WHAT IS REQUIRED
Line by line, copy the material below exactly.

DATA TO PROCESS
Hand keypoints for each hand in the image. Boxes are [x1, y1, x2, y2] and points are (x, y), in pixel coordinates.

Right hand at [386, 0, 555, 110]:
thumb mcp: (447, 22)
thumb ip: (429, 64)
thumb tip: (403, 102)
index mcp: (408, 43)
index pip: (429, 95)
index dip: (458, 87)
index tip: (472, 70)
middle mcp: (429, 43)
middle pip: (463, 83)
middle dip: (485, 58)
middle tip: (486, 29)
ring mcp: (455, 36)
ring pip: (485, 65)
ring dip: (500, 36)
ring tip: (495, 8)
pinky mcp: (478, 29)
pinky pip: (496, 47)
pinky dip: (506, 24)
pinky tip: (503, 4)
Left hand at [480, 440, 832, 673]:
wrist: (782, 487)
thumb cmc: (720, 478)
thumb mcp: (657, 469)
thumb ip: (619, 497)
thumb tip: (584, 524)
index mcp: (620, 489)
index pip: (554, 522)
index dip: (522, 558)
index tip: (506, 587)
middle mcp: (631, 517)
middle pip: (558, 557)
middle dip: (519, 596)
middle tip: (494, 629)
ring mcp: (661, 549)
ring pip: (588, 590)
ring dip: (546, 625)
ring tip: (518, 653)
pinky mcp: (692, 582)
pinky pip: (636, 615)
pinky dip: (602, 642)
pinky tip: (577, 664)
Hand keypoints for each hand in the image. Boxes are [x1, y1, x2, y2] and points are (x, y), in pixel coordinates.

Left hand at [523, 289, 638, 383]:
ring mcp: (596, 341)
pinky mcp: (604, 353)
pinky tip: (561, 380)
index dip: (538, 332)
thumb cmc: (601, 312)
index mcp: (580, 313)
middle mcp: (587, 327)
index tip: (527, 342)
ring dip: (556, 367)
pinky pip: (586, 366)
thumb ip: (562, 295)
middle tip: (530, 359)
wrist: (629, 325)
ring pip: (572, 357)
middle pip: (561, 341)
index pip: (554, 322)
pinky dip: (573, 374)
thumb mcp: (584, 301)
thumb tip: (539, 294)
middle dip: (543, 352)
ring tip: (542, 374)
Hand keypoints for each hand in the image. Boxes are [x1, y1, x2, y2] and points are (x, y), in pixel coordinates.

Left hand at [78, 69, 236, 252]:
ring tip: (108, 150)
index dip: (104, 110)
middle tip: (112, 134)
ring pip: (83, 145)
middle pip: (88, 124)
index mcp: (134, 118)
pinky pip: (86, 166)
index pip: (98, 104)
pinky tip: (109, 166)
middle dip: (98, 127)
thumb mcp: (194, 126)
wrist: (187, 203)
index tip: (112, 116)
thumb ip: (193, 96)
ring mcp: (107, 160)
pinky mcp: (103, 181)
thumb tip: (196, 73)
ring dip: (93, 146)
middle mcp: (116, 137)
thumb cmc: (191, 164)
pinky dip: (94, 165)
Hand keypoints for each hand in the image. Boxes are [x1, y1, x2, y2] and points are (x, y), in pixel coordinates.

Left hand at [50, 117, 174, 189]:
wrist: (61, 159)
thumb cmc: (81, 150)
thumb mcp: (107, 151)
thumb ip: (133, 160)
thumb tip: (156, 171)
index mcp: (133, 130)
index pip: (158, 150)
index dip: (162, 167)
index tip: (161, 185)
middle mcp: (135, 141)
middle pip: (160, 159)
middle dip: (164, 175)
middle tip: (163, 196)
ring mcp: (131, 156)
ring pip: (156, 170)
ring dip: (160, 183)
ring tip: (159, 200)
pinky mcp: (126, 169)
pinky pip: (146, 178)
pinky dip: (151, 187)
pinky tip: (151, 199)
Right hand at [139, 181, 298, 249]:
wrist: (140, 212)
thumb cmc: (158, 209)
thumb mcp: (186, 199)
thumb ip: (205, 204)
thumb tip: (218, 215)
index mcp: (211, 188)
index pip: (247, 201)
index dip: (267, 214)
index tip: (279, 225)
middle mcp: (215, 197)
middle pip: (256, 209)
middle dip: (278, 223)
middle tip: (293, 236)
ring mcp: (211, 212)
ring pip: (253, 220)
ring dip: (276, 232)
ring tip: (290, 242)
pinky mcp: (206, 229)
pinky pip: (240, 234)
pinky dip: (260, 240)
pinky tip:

TASK RESPONSE
Hand keypoints for each hand in the image. Boxes are [x1, y1, x2, y2] and points are (x, y), in pixel coordinates.

Right hand at [386, 0, 555, 110]:
thumb mcp: (447, 22)
thumb ip: (429, 64)
thumb tip: (403, 102)
index mcp: (408, 43)
index pip: (429, 95)
index dip: (458, 87)
index tip: (472, 70)
middle mcp: (429, 43)
middle pip: (463, 83)
middle dip: (485, 58)
middle tip: (486, 29)
ring mcp: (455, 36)
ring pip: (485, 65)
ring dip: (500, 36)
ring tip: (495, 8)
pinky mcp: (478, 29)
pinky pip: (496, 47)
pinky dip: (506, 24)
pinky tip: (503, 4)
Left hand at [480, 440, 832, 673]:
wrist: (782, 487)
thumb cmc: (720, 478)
thumb mcp: (657, 469)
thumb ip: (619, 497)
thumb tip: (584, 524)
index mcp: (620, 489)
index pip: (554, 522)
index dip: (522, 558)
index tip: (506, 587)
middle mcp: (631, 517)
middle pip: (558, 557)
middle dip: (519, 596)
middle tip: (494, 629)
ring mcp: (661, 549)
ring pip: (588, 590)
ring dip: (546, 625)
ring tip: (518, 653)
pinky mcp: (692, 582)
pinky pip: (636, 615)
pinky dip: (602, 642)
pinky tip: (577, 664)
Hand keypoints for each hand in the image. Boxes are [x1, y1, x2, y2] and points are (x, y), in pixel coordinates.

Left hand at [523, 289, 638, 383]:
ring mcp: (596, 341)
pinky mcp: (604, 353)
pinky tip: (561, 380)
index dip: (538, 332)
thumb cmc: (601, 312)
index mcp: (580, 313)
middle mcp: (587, 327)
index tip: (527, 342)
ring dip: (556, 367)
pinky pip: (586, 366)
thumb ip: (562, 295)
middle tip: (530, 359)
wrist: (629, 325)
ring pip: (572, 357)
middle pip: (561, 341)
index pip: (554, 322)
pinky dip: (573, 374)
thumb mcp: (584, 301)
thumb tip: (539, 294)
middle dip: (543, 352)
ring tip: (542, 374)
Hand keypoints for each hand in the image. Boxes are [x1, y1, x2, y2] and points are (x, y), in pixel coordinates.

Left hand at [78, 69, 236, 252]:
ring tip: (108, 150)
index dip: (104, 110)
middle tip: (112, 134)
ring pip: (83, 145)
middle pip: (88, 124)
index mcp: (134, 118)
pinky pip: (86, 166)
index pip: (98, 104)
pinky tip: (109, 166)
middle dip: (98, 127)
thumb mcp: (194, 126)
wrist: (187, 203)
index tip: (112, 116)
thumb ip: (193, 96)
ring mcp: (107, 160)
pinky mcp: (103, 181)
thumb tip: (196, 73)
ring dip: (93, 146)
middle mcp: (116, 137)
thumb cmc: (191, 164)
pinky dip: (94, 165)
Hand keypoints for each hand in the image. Boxes are [x1, y1, x2, y2] and points are (x, y), in pixel coordinates.

Left hand at [50, 117, 174, 189]:
wrist: (61, 159)
thumb cmc: (81, 150)
thumb mcp: (107, 151)
thumb ip: (133, 160)
thumb tip: (156, 171)
index mcp: (133, 130)
index pip: (158, 150)
index dip: (162, 167)
index tip: (161, 185)
middle mcp: (135, 141)
middle pip: (160, 159)
middle dip: (164, 175)
middle tip: (163, 196)
ring mcp: (131, 156)
ring pip: (156, 170)
ring dip: (160, 183)
ring tip: (159, 200)
pinky mcp: (126, 169)
pinky pip: (146, 178)
pinky dip: (151, 187)
pinky tip: (151, 199)
Right hand at [139, 181, 298, 249]:
wrist: (140, 212)
thumb cmc: (158, 209)
thumb mcp: (186, 199)
thumb ip: (205, 204)
thumb tip: (218, 215)
index mcp: (211, 188)
index pip: (247, 201)
index dip: (267, 214)
index tip: (279, 225)
middle mcp: (215, 197)
middle pip: (256, 209)
middle dip: (278, 223)
middle tip: (293, 236)
ring mcp: (211, 212)
ring pip: (253, 220)
ring dip: (276, 232)
ring tip: (290, 242)
pinky mcp: (206, 229)
pinky pip: (240, 234)
pinky dip: (260, 240)
pinky tip:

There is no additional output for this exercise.